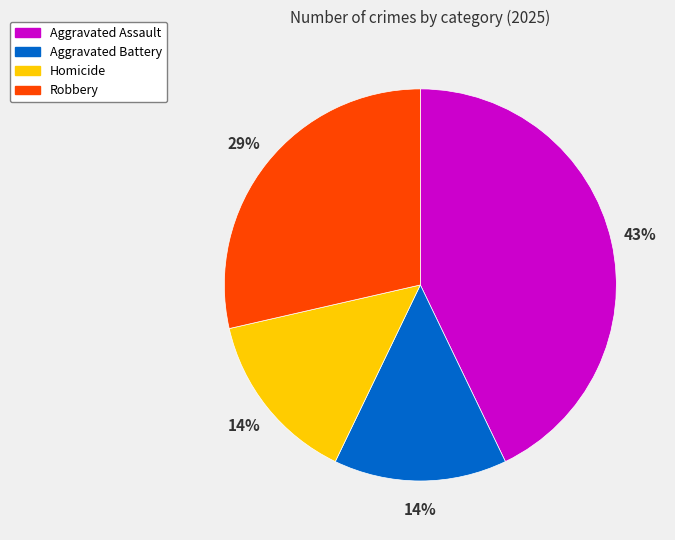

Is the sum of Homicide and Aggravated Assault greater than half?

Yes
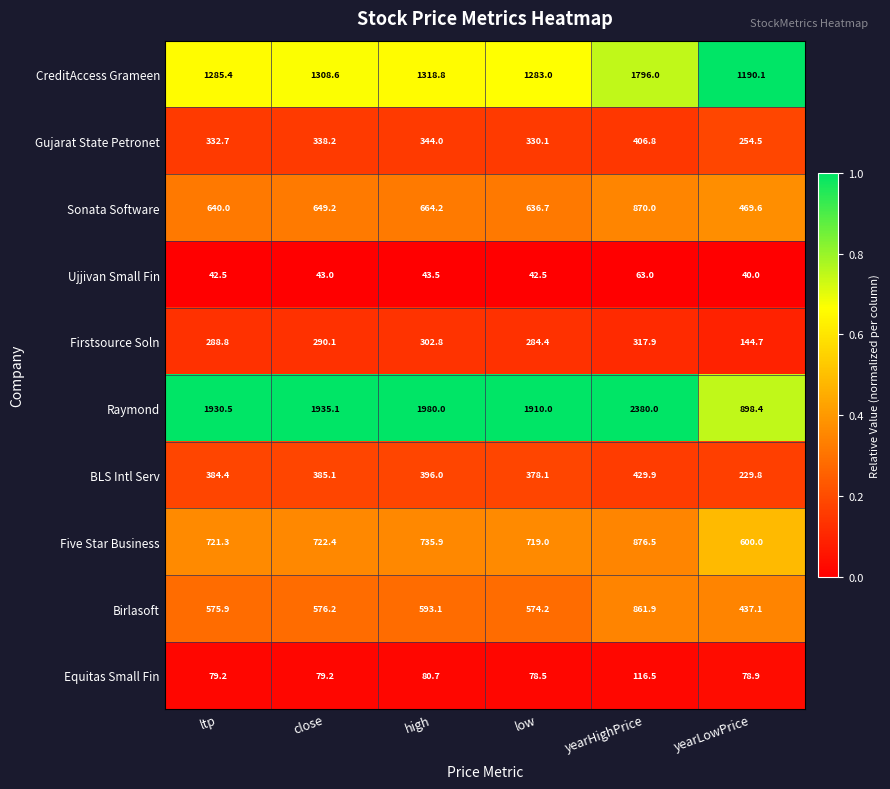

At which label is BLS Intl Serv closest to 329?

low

==

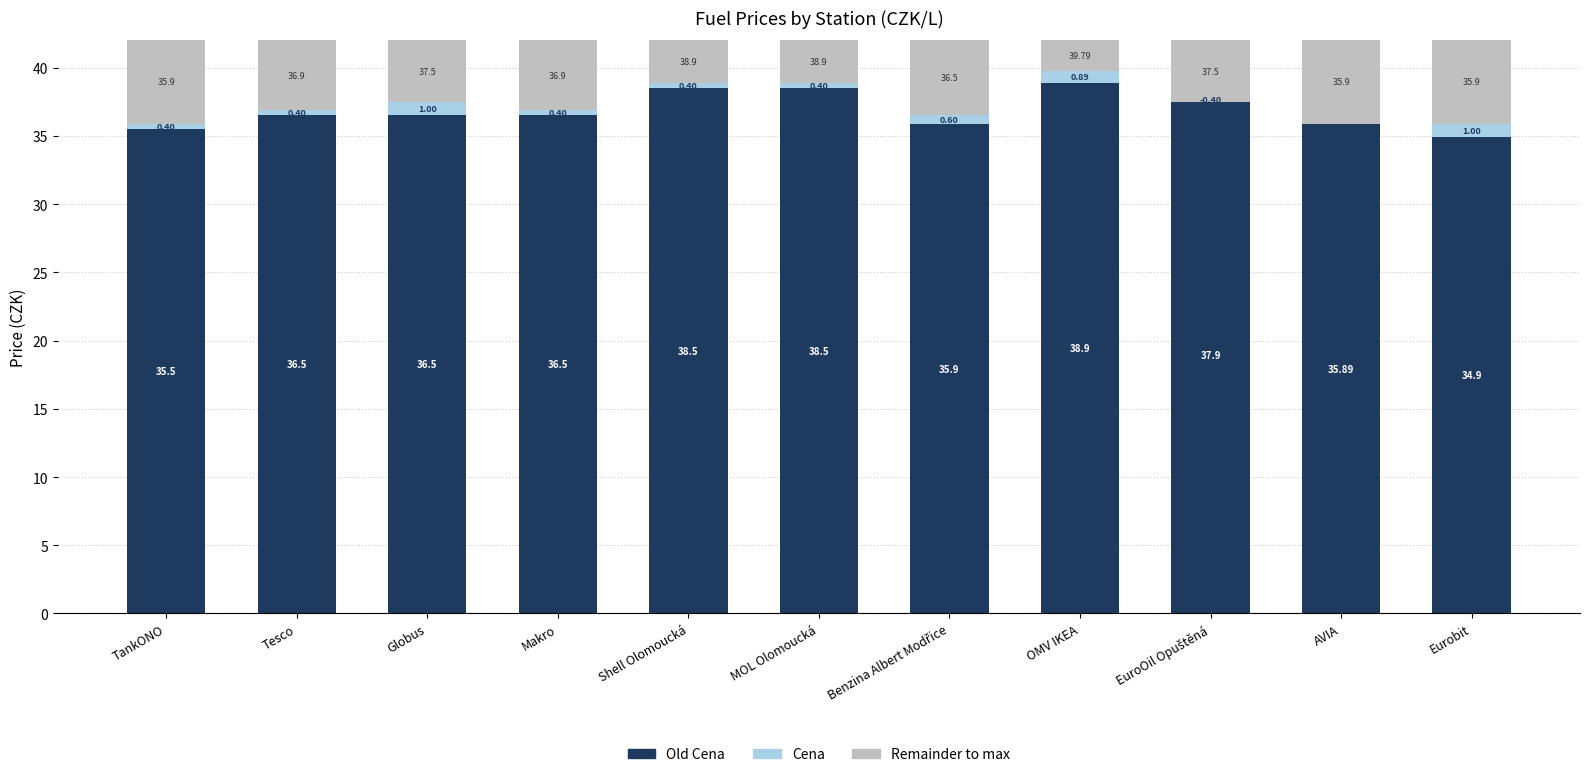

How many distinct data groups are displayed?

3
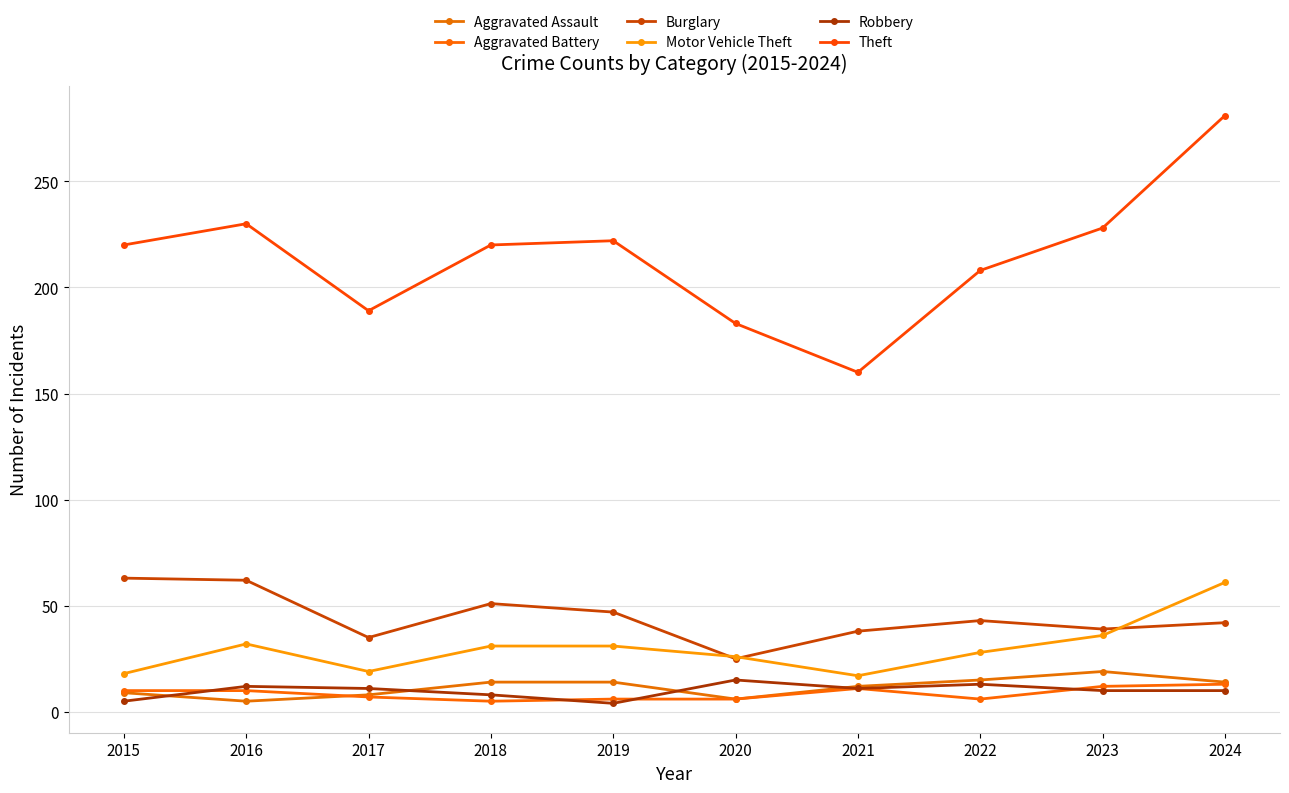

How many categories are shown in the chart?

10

* * *

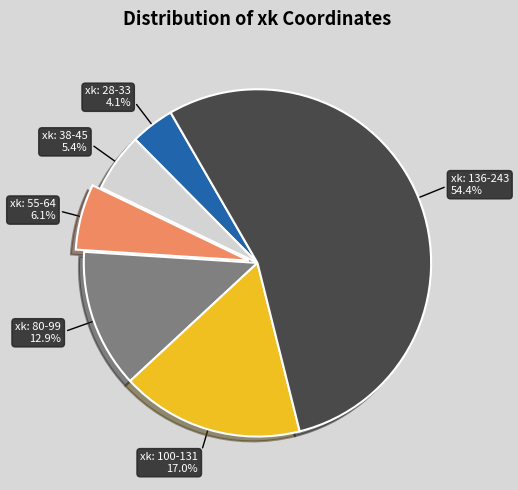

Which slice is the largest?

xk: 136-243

=== About this task ===
Reproduce the part of the material above that opens with the line containing "How many distinct data groups are displayed?" and closes with the line containing "How many categories are shown in the chart?", with both of those lines included. Keep every line unchanged, but leave the pictures out.

=== Written solution ===
How many distinct data groups are displayed?

3

How many categories are shown in the chart?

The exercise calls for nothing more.